Yeah, so one thing the VEWH has I guess given the water that we hold across northern Victoria, we can essentially do three things with it. We can deliver it, which is generally a priority to use that water for environmental outcomes, we can carry over from one year to the next and we can trade it.

So to trade there’s couple of things we can do. One of them is commercial trade sale of some allocation from year to year. When we do that, we invest the revenue back into things that improve the outcomes of the program. So we're always using our water to improve the program. And yes, as Peter mentioned, one example is we've been able to use trade revenue to invest in funding that fishway on request.

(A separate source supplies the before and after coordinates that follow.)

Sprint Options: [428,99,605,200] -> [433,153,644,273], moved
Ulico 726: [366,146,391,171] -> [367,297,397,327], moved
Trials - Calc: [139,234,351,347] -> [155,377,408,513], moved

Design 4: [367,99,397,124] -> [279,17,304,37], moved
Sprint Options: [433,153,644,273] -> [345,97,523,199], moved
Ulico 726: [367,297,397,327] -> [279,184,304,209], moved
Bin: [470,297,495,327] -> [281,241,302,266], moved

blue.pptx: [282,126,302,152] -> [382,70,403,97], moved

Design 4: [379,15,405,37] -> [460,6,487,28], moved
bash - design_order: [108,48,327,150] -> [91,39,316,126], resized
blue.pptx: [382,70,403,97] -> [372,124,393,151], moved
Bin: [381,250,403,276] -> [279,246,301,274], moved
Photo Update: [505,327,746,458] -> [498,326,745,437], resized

So, for us, we recognise the importance of those sort of complementary actions to just delivering water as well. So there's a whole lot of things that go into looking after our environment and that's one example where the revenue from our of allocation can sort of improve the effectiveness of our watering and the outcomes for that in this case native fish.

 

Klaus Nannestad

Yeah, fantastic. Thank you both. Anything else you'd like to add? Anything we haven't covered?

 

Peter Rose

I guess I've probably covered it a little bit, but I just want to recognize the value of really good partnerships and those partnerships with Goulburn Murray Water Water and with the Victoria Environmental Water Holder have been so important to be able to do these large scale infrastructure projects and I just want to thank you for those partnerships.

 

Keith Chalmers

I think along the same lines, we work really closely with GMW, with releasing water from headwork storages on the rivers, as well as delivering water through the irrigation district to key wetlands and places like Broken Creek and Gunbower Creek. So it's a really close working relationship as one of the water users in the system, and we do that to try and minimize their impact on irrigators through various ways.

But the ability to sort of look after the environment within that intensively irrigated district is really see it as a win-win both for the environment and hopefully for the locals and the irrigators in the district as well.